Matrix-comparative genomic hybridization from multicenter formalin-fixed paraffin-embedded colorectal cancer tissue blocks
1 Department of Internal Medicine I, University of Ulm, Robert-Koch-Strasse 8, 89081 Ulm, Germany
2 Department of Pathology, University of Ulm, Robert-Koch-Strasse 8, 89081 Ulm, Germany
3 Division of Molecular Genetics, German Cancer Research Center, Im Neuenheimer Feld 280, 69120 Heidelberg, Germany
4 Department of Pathology, University of Technology, Fetscherstraße 74, 01307 Dresden, Germany
5 Department of Internal Medicine, Caritasklinik, Rheinstraße 2, 66113 Saarbrücken, Germany
6 Department of Pathology Hôpital Ambroise Paré, Boulogne, France
7 UMR144 CNRS – Institut Curie, 26 rue d'Ulm, 75248 Paris Cedex 05, France
8 CRO – IRCCS, National Cancer Institute, Via Pedemontana Occidentale, 12, 33081 Avianov(PN), Italy
9 Digestive Oncology Unit, University Hospital Gasthuisberg, 3000 Leuven, Belgium
10 Department of Hematology, University of Ulm, Robert-Koch-Strasse 8, 89081 Ulm, Germany
11 Department of Neural Information Processing, University of Ulm, 89069 Ulm, Germany
12 Division of Gastroenterology and Endocrinology, Department of Internal Medicine, Philipps University, Baldingerstrasse, 35043 Marburg, Germany
13 Division of Oncology and Hematology, Klinikum Oldenburg, Dr.-Eden-Str.10, 26133 Oldenburg, Germany
BMC Cancer 2007, 7:58 doi:10.1186/1471-2407-7-58Published: 2 April 2007
The identification of genomic signatures of colorectal cancer for risk stratification requires the study of large series of cancer patients with an extensive clinical follow-up. Multicentric clinical studies represent an ideal source of well documented archived material for this type of analyses.

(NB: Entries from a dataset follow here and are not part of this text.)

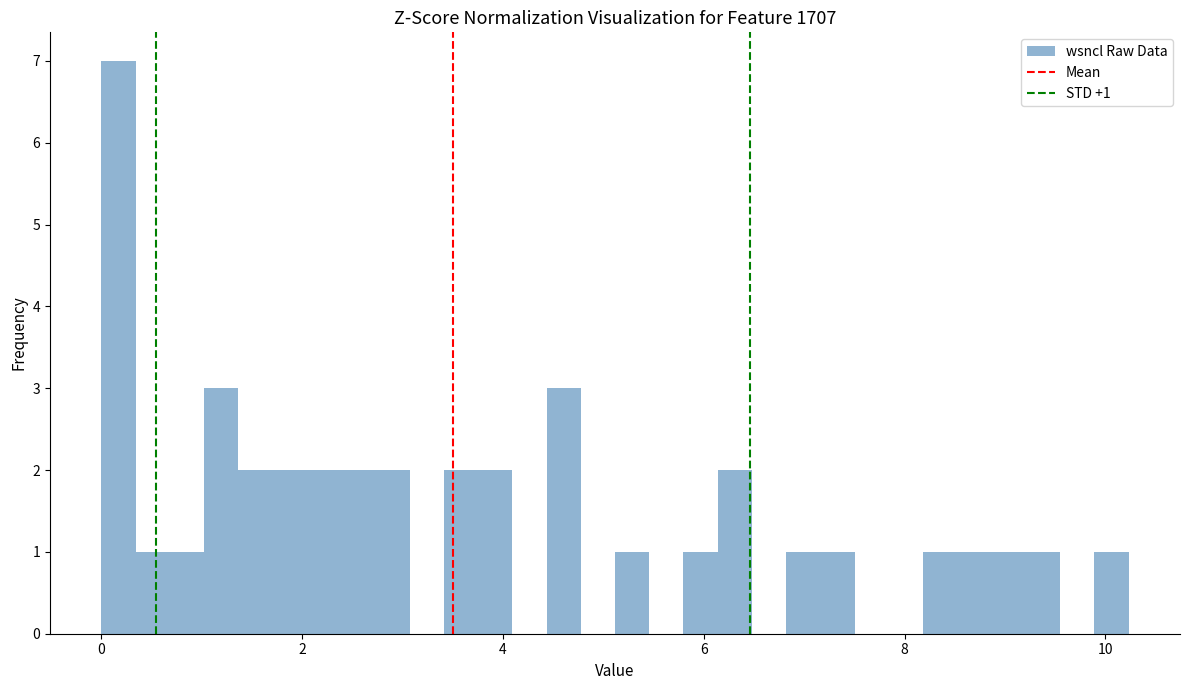

Read against the x-axis, roughly where is the centre of the tallest bar?

0.2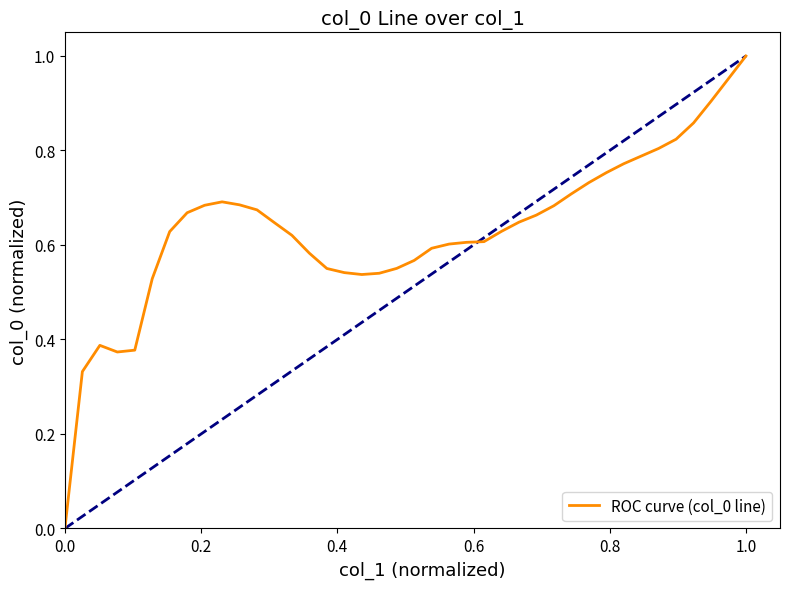

What is the sum of all values?

25.3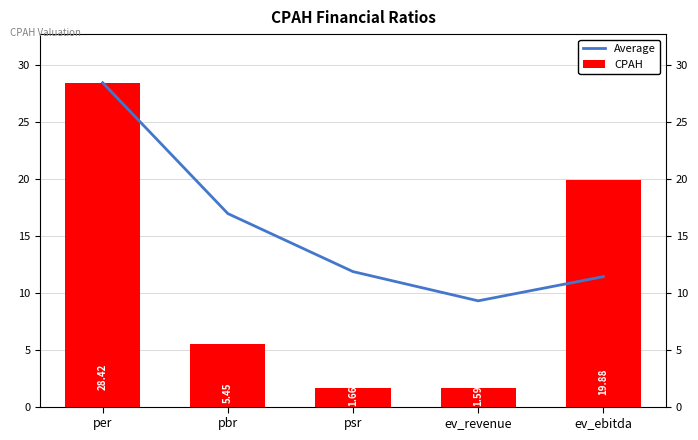

What position from the left is pbr?

2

To verify if this material is technically suitable to perform matrix-CGH, we performed a pilot study using macrodissected 29 formalin-fixed, paraffin-embedded tissue samples collected within the framework of the EORTC-GI/PETACC-2 trial for colorectal cancer. The scientific aim was to identify prognostic genomic signatures differentiating locally restricted (UICC stages II-III) from systemically advanced (UICC stage IV) colorectal tumours.

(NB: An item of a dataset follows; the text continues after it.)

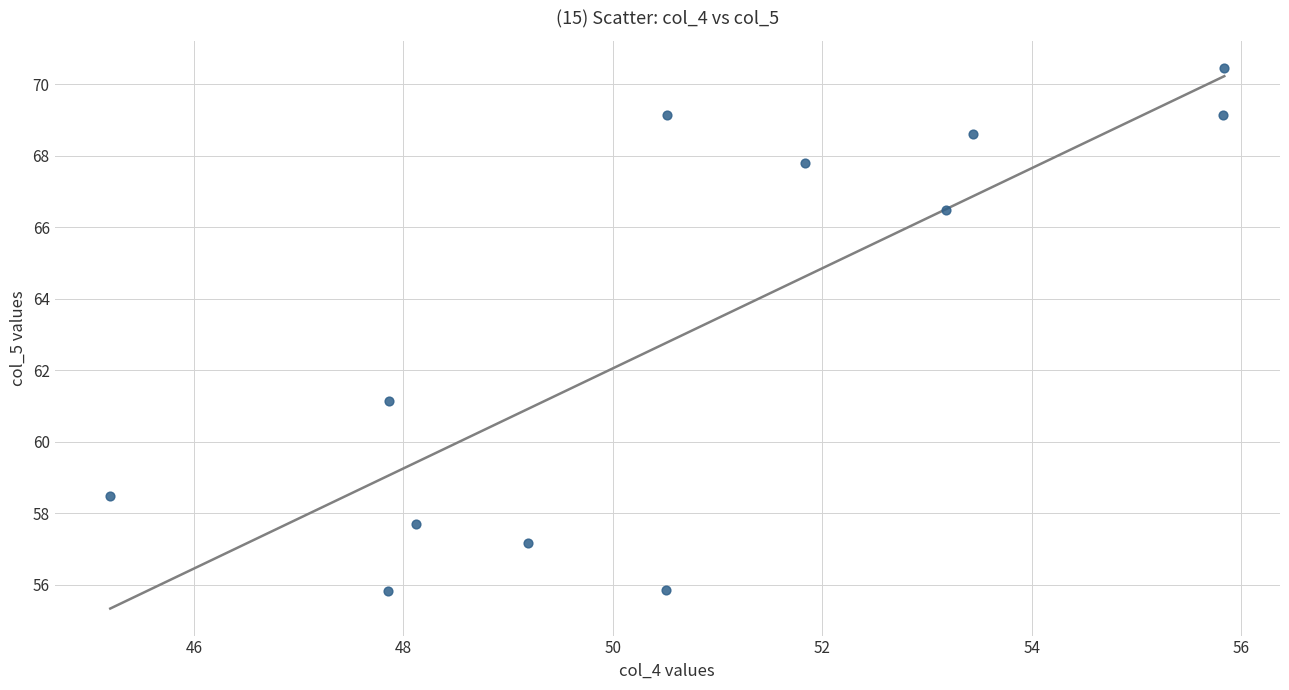

What is the average X value?

50.8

The majority of archived tissue samples collected in the different centers was suitable to perform matrix-CGH. 5/7 advanced tumours displayed 13q-gain and 18q-loss. In locally restricted tumours, only 6/12 tumours showed a gain on 13q and 7/12 tumours showed a loss on 18q. Interphase-FISH and high-resolution array-mapping of the gain on 13q confirmed the validity of the array-data and narrowed the chromosomal interval containing potential oncogenes.
Archival, paraffin-embedded tissue samples collected in multicentric clinical trials are suitable for matrix-CGH analyses and allow the identification of prognostic signatures and aberrations harbouring potential new oncogenes.